By Manolo Serapio Jr
MANILA (Reuters) - Gold stabilised near a three-month top early on Wednesday, its safe-haven appeal kept intact by concerns over a wobbly global economy that has put share markets under pressure.
Buying from China, the world's top gold consumer, ahead of next week's Lunar New Year holiday, also supported the metal, said Brian Lan, managing director at Singapore-based gold dealer GoldSilver Central.
"There's not a lot of alternatives for China at the moment and funds are now moving to invest in gold," said Lan who sees gold sustaining its strength through the first quarter.
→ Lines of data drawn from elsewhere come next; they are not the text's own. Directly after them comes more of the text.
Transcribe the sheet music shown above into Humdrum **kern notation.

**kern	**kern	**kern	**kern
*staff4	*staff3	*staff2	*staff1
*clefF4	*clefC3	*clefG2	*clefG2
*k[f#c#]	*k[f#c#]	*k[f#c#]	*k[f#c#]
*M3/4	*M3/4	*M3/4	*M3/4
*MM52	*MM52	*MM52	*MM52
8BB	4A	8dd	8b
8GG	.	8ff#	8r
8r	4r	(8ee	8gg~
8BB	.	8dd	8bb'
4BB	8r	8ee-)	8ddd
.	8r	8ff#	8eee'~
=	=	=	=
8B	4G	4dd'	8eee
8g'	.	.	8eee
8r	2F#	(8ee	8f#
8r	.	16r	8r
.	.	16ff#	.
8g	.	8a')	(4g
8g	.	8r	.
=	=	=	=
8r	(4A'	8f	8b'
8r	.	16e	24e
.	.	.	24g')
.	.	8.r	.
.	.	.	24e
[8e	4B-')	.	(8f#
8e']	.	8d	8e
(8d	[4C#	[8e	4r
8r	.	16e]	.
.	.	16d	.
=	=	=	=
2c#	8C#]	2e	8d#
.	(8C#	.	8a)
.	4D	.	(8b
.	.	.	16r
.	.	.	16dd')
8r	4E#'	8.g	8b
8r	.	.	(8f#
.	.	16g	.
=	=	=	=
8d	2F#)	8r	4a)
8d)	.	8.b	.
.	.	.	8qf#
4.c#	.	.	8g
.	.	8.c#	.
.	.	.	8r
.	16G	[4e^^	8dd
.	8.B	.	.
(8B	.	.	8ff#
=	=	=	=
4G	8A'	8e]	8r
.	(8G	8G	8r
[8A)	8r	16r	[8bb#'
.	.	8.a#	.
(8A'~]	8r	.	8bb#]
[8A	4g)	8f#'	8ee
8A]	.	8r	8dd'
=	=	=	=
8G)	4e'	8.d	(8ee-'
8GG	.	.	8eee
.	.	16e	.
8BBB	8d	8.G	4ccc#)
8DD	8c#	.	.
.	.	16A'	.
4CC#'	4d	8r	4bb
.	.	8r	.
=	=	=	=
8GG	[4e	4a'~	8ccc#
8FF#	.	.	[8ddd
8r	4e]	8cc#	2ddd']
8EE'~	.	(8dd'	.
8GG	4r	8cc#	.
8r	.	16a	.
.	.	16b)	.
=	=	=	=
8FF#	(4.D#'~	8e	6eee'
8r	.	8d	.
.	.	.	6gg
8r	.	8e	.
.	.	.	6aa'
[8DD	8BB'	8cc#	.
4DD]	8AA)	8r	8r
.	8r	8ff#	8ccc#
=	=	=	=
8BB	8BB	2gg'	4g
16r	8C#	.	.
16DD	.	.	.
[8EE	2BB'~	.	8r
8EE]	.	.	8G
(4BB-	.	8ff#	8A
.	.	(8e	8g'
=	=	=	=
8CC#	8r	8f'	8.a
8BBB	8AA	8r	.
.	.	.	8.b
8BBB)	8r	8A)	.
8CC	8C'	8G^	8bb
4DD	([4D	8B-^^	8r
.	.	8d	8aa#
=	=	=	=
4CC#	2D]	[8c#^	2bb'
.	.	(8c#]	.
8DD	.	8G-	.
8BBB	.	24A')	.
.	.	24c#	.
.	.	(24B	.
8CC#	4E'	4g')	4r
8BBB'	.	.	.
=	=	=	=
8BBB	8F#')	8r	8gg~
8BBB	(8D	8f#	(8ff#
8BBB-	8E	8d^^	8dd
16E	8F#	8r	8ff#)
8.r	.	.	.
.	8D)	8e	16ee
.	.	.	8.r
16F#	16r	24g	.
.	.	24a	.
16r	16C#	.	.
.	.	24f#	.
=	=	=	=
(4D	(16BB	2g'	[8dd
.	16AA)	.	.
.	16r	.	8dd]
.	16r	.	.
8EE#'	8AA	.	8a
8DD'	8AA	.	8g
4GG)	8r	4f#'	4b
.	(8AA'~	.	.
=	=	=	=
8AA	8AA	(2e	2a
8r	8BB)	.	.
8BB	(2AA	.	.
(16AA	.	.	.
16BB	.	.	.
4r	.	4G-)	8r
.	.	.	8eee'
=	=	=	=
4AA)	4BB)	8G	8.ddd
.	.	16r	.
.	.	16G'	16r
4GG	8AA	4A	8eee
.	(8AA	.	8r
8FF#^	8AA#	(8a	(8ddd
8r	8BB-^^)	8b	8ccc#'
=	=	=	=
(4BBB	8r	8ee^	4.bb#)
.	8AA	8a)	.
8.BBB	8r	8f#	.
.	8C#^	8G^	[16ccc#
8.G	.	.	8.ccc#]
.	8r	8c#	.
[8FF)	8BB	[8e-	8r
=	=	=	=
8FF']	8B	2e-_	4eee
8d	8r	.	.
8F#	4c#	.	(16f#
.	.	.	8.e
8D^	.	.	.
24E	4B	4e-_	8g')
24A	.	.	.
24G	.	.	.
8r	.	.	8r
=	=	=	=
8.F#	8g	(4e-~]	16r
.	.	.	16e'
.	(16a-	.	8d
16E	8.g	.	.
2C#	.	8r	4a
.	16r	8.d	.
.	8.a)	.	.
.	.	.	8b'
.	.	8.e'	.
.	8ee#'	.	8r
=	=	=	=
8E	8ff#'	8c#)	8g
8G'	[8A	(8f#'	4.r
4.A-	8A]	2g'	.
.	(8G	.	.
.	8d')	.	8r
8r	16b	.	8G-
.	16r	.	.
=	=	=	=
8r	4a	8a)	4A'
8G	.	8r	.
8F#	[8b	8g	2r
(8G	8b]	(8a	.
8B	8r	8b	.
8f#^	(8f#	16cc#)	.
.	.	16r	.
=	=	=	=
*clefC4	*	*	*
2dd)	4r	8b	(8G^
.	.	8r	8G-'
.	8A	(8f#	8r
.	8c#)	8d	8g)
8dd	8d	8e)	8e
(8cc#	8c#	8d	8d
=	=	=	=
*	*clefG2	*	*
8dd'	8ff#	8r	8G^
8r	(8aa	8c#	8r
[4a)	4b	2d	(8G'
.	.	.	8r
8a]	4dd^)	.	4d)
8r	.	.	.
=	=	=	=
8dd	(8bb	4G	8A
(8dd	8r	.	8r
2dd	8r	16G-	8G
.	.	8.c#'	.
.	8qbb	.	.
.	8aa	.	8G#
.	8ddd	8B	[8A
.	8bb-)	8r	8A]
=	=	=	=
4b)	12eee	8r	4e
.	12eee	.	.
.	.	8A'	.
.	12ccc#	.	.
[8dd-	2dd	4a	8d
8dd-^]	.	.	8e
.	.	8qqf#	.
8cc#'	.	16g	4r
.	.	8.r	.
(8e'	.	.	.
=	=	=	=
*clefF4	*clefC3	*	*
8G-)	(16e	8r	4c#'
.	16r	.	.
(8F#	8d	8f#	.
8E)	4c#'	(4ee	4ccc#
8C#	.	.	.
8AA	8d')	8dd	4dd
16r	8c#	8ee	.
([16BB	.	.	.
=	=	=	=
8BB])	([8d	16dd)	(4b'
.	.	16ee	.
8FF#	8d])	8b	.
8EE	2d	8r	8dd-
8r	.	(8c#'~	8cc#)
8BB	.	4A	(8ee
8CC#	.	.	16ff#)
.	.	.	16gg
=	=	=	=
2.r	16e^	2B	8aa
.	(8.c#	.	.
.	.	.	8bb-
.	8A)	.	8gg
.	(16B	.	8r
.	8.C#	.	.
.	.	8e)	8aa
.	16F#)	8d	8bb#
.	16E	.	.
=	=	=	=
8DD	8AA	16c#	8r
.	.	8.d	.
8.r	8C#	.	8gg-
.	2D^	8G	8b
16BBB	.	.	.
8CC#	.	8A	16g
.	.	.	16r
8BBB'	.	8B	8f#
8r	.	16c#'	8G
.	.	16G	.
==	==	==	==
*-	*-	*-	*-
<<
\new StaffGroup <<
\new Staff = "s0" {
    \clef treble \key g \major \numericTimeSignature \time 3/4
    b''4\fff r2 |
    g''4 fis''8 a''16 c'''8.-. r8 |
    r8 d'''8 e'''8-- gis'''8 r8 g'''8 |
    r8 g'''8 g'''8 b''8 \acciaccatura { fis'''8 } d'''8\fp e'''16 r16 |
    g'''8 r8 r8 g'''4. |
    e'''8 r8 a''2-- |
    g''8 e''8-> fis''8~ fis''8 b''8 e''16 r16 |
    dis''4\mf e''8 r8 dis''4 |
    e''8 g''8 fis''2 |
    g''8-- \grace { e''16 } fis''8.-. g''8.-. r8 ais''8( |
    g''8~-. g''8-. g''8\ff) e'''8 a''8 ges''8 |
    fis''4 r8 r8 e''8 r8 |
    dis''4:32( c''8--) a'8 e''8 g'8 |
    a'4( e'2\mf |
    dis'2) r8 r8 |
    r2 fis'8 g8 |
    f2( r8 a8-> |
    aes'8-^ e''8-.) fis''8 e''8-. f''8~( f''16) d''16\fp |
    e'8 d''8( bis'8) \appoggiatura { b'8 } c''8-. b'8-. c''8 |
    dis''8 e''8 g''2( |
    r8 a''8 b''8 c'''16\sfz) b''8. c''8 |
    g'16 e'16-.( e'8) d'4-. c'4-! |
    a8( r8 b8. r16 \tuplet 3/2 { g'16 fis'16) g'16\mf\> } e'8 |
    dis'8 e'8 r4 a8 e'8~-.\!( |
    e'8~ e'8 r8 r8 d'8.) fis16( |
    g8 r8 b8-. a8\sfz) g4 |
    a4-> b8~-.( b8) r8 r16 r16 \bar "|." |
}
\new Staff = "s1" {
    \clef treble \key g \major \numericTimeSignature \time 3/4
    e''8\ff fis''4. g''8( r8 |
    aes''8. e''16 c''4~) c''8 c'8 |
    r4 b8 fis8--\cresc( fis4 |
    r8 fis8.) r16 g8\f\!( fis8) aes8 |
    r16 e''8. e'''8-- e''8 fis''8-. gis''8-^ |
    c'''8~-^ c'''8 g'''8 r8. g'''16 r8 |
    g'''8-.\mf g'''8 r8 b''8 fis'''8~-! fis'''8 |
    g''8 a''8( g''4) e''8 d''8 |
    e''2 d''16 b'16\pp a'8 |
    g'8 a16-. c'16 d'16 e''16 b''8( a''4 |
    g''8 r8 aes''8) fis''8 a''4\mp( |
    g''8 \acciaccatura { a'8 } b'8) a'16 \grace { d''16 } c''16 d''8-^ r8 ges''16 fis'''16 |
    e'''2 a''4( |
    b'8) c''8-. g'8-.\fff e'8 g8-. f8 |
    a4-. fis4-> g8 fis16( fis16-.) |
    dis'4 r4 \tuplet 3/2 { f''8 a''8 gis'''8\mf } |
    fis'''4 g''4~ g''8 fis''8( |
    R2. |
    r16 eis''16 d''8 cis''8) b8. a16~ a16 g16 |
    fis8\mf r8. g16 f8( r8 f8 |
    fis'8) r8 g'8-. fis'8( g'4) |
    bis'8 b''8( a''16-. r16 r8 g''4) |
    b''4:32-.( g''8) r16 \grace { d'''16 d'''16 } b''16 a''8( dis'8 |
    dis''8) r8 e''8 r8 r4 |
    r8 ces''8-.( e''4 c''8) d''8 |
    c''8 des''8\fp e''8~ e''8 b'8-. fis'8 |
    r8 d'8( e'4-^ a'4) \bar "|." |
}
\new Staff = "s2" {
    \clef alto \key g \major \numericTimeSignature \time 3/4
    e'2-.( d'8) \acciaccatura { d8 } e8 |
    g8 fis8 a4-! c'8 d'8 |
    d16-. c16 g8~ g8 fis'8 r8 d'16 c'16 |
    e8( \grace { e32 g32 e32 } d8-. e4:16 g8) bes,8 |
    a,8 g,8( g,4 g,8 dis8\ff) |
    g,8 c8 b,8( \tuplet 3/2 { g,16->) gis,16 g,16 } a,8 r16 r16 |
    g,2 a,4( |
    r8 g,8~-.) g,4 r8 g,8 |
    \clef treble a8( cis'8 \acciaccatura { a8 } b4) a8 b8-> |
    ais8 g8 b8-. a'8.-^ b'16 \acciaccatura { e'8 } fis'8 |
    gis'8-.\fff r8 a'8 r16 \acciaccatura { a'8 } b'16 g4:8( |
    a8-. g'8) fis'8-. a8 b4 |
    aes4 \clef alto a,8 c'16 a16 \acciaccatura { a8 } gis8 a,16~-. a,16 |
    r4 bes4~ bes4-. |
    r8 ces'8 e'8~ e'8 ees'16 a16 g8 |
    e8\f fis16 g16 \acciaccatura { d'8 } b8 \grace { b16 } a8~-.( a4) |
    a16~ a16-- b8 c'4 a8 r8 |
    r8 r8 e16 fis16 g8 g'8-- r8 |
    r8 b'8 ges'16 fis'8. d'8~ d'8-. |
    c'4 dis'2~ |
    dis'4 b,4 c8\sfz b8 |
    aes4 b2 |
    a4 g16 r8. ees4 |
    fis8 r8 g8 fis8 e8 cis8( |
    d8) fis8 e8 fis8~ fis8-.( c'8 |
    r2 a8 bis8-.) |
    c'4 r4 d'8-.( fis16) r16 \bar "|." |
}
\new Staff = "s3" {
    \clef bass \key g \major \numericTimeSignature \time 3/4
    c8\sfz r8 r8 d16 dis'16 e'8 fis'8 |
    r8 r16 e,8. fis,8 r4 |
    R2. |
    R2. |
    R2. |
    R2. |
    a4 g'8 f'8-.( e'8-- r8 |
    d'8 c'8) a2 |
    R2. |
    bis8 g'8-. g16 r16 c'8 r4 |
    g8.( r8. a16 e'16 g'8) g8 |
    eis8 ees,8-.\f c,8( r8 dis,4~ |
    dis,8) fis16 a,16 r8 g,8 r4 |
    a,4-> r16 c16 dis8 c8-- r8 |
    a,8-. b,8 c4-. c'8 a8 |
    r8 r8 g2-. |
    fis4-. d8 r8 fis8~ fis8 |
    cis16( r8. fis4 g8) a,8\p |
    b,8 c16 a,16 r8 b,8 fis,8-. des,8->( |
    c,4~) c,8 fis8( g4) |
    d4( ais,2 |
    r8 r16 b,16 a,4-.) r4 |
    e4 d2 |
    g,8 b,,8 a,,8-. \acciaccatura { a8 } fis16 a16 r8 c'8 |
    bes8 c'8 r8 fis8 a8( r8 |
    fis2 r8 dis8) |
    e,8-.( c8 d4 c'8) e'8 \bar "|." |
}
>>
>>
Spot gold was flat at $1,128.12 an ounce by 0216 GMT, not far below Tuesday's peak of $1,130.30, its strongest since Nov. 3.
Among the best performing assets so far this year, gold has gained more than 6 percent after losing 10.4 percent in 2015.
U.S. gold for April delivery was up 0.2 percent at $1,128.90 an ounce.
There may be enough momentum for bullion to rise above $1,160 and test the $1,200 mark, said Lan. Gold last reached $1,200 in June last year.
"A weaker U.S. dollar, lower oil and fragile equity markets are in combination good for gold. We remain bullish as the economic trends do not argue for lower bullion in our view," HSBC analyst James Steel wrote to clients.
Oil stayed near multi-year lows on Wednesday and Asian stocks dropped again as worries over a slowing global economy kept investors away from risky assets.
Global interest rates are likely to go even lower before they rise as financial market volatility and the spectre of deflation raise fresh doubts about central banks' ability to fulfil their mandates, policymakers and economists said.
That should be supportive for gold, an asset that thrives on uncertainty.
Expectations that the Federal Reserve may also go easy on raising interest rates amid the global economic headwinds had helped gold rise the most in a year in January.
Spot silver was flat at $14.30 an ounce and so was palladium at $489.31. Platinum gained 0.7 percent to $856.05 per ounce.